好不容易從膝蓋上擡起頭,發現男人的臉離得好近,眼睛亮幽幽地發光。

他的眼睛怎麽那麽亮呢,我不禁笑了,“劉穆啊,你不是有女朋友嗎,老跟著我幹嘛,打什麽壞主意呢——”

“你醉了,起來吧。”

劉穆一只手架住我胳膊,另一只手扶過我的腰,把我從地上拉了起來。

再後面的事情全部碎成片段,我像在顛簸的大海上漂浮,頭越來越暈,模糊記得好像吐過,徹底喪失意識之前,最後一個念頭是:嗯,現在真的醉了……

第二天我是被不停唱歌的手機叫醒的,我的電話鈴聲新下載了牛奶咖啡的《沒時間》,蹦蹦跳跳的節奏,“我沒時間沒時間,為什麽總是沒有時間,我越來越懷念從前,無憂無慮美好童年……”

我醒了,發現自己躺在家裏床上,身上規規矩矩蓋著被子,穿著貼身的棉毛衣,文胸勒在身上非常不舒服。想翻身坐起來,卻發現手腳酸軟,趕快又躺回去;想說話,一張嘴,舌苔好像有一尺厚,喉嚨被膠水糊住了,吐不出一個字。

kiki在那裏不停唱,唱到力竭而亡。沒過多久,有人按響門鈴,叮咚叮咚不停響,真煩,我用被子捂住腦袋,打算誓死捍衛床上領土。

可是門口的人顯然有著恒久的耐心,魔音繞梁,經久不絕。

到處找不到外套,我隨手抓條毯子裹住自己,離開熱乎乎的被窩去開門。

“才醒?給你買了好吃的。”大門口劉穆雙手提著購物袋,下巴朝我擡了擡,笑得春光燦爛。

趁我還在發懵,他用手肘把我拐到一邊,擠進了屋子。

進了門,他看看腳底,把手裏兩個袋子放到玄關鞋櫃上,彎腰一撥,輕松脫掉自己的短靴,我還來不及說話,他直接穿著襪子鉆到了客廳。

我像個傻子似的跟在劉穆身後,看他把兩包袋子打開,取出來大大小小一堆快餐盒排到飯桌上,然後熟門熟路地從碗櫥裏端出一疊碗,把快餐盒裏的飯菜一樣樣倒進碗裏。

“喏,都熱著,不用微波了。山藥枸杞粥,黃豆銀芽燉小排,酸辣白菜,醋溜蝦仁,考慮到你今天胃口不好,都是清爽解酒的。”

他放好東西,丟了快餐盒,旋進廚房洗手,轉了一圈出來立到我跟前,上上下下瞅我:“嘖嘖,像女阿三,去把毯子換了吧,都十二點過,該吃午飯了。”

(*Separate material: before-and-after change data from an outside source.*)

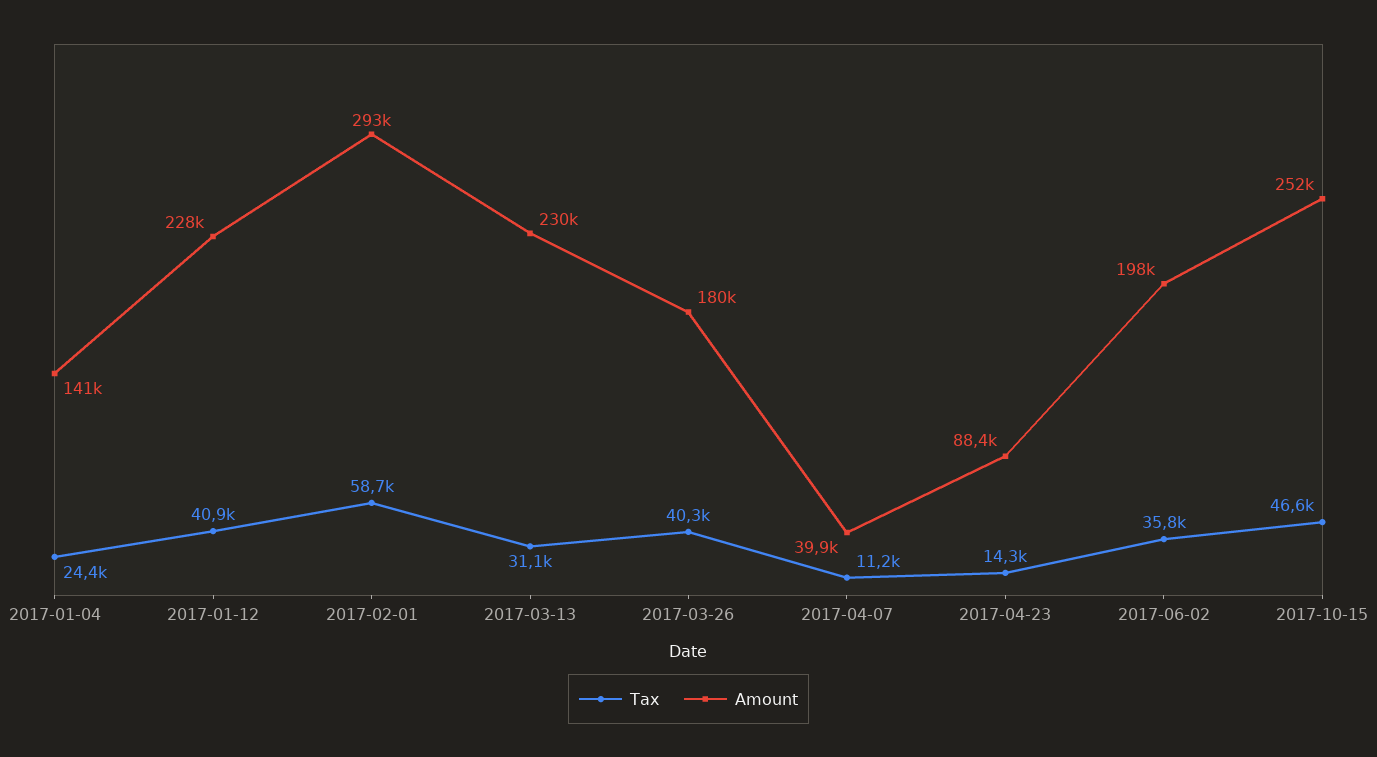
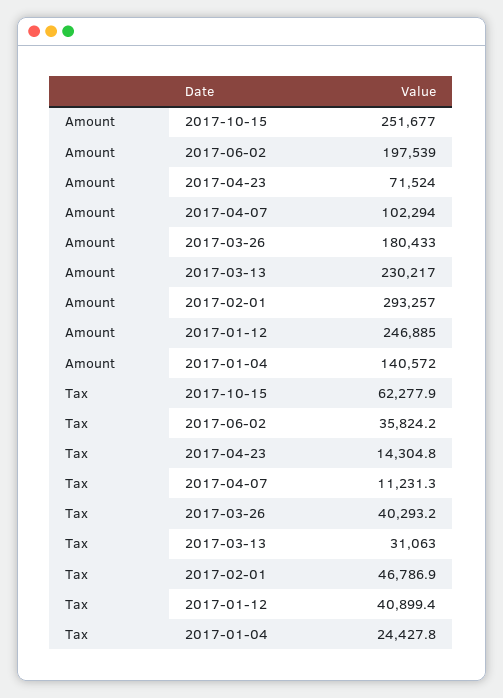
  {
    "Tax": {
      "2017-01-04": 24427.8,
      "2017-01-12": 40899.4,
-     "2017-02-01": 58700,
+     "2017-02-01": 46786.9,
      "2017-03-13": 31063,
      "2017-03-26": 40293.2,
      "2017-04-07": 11231.3,
      "2017-04-23": 14304.8,
      "2017-06-02": 35824.2,
-     "2017-10-15": 46600
+     "2017-10-15": 62277.9
    },
    "Amount": {
      "2017-01-04": 140572,
-     "2017-01-12": 228000,
+     "2017-01-12": 246885,
      "2017-02-01": 293257,
      "2017-03-13": 230217,
      "2017-03-26": 180433,
-     "2017-04-07": 39900,
+     "2017-04-07": 102294,
-     "2017-04-23": 88400,
+     "2017-04-23": 71524,
      "2017-06-02": 197539,
      "2017-10-15": 251677
    }
  }

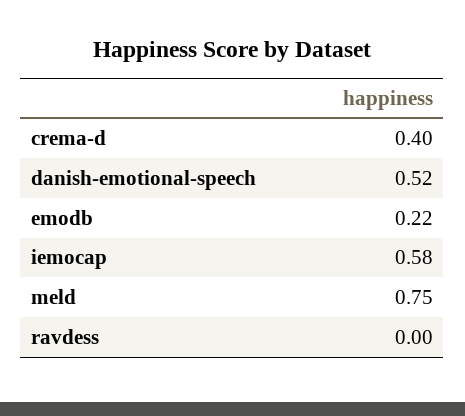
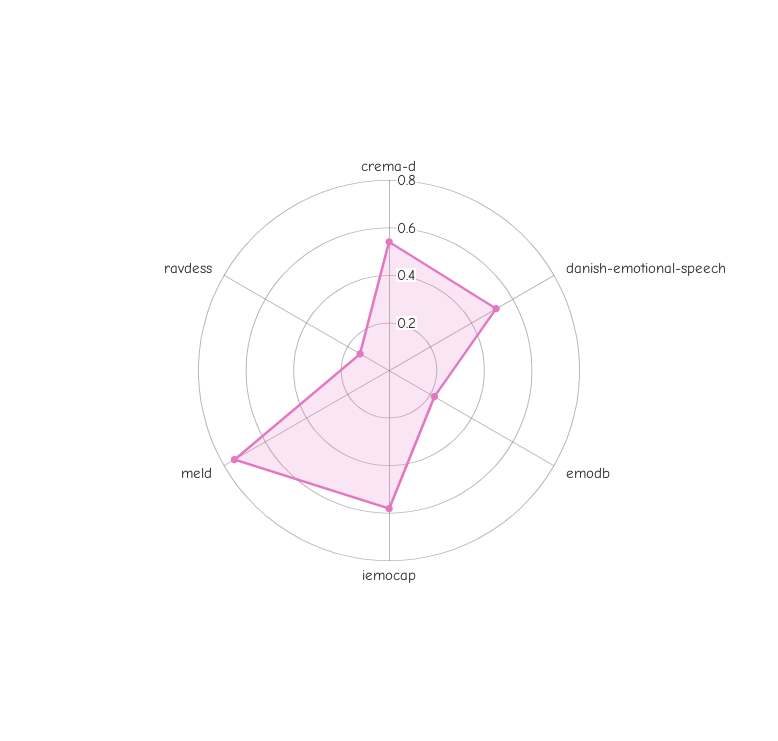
  {
-   "crema-d": 0.4,
+   "crema-d": 0.55,
    "danish-emotional-speech": 0.52,
    "emodb": 0.22,
    "iemocap": 0.58,
    "meld": 0.75,
-   "ravdess": 0
+   "ravdess": 0.15
  }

我張口結舌地看著他,不知道他在我家裏這麽反客為主,自在瀟灑,究竟是為哪般。

“你幹嘛呀,不用上班嗎?”

“喝傻了吧,今天星期天。咦,房間好冷,今天太陽特別好,別關窗簾了。”

也不等我同意,他三兩步就跨到窗邊把客廳窗簾嗤啦打開,陽光頓時急不可待地撲洩進來塞滿每一個角落,滿屋生輝,清晰可見的粒粒塵埃活潑地跳著舞,好像春天已經來臨,好像大地蓄勢蘇醒,好像昨天的悲傷痛苦只是屬於夜晚的一個哀夢,昨日種種已死,上帝借今天的太陽讓萬物重生。

我被陽光晃花了眼睛,有霎那的恍惚。

陽臺上晾著我昨天穿的羽絨服,毛衣,牛仔褲,甚至還有襪子。

“我洗的,你昨天吐了。”

我囧得暫時喪失了語言功能,劉穆卻神態自然,好像給我洗衣服是最正常不過的事情。

我把他丟在客廳,躲進房間換衣服,然後又溜進廁所洗臉刷牙。鏡子裏面這張臉,算漂亮嗎?年輕的時候也許是,可是現在,一蓬頭發亂得像鐘馗,眼尾、額頭、鼻翼、嘴角,每一個昭示年齡的地方都塌塌地劃著溝,五官湊在一起,全是晦氣,這種樣子還會惹爛桃花?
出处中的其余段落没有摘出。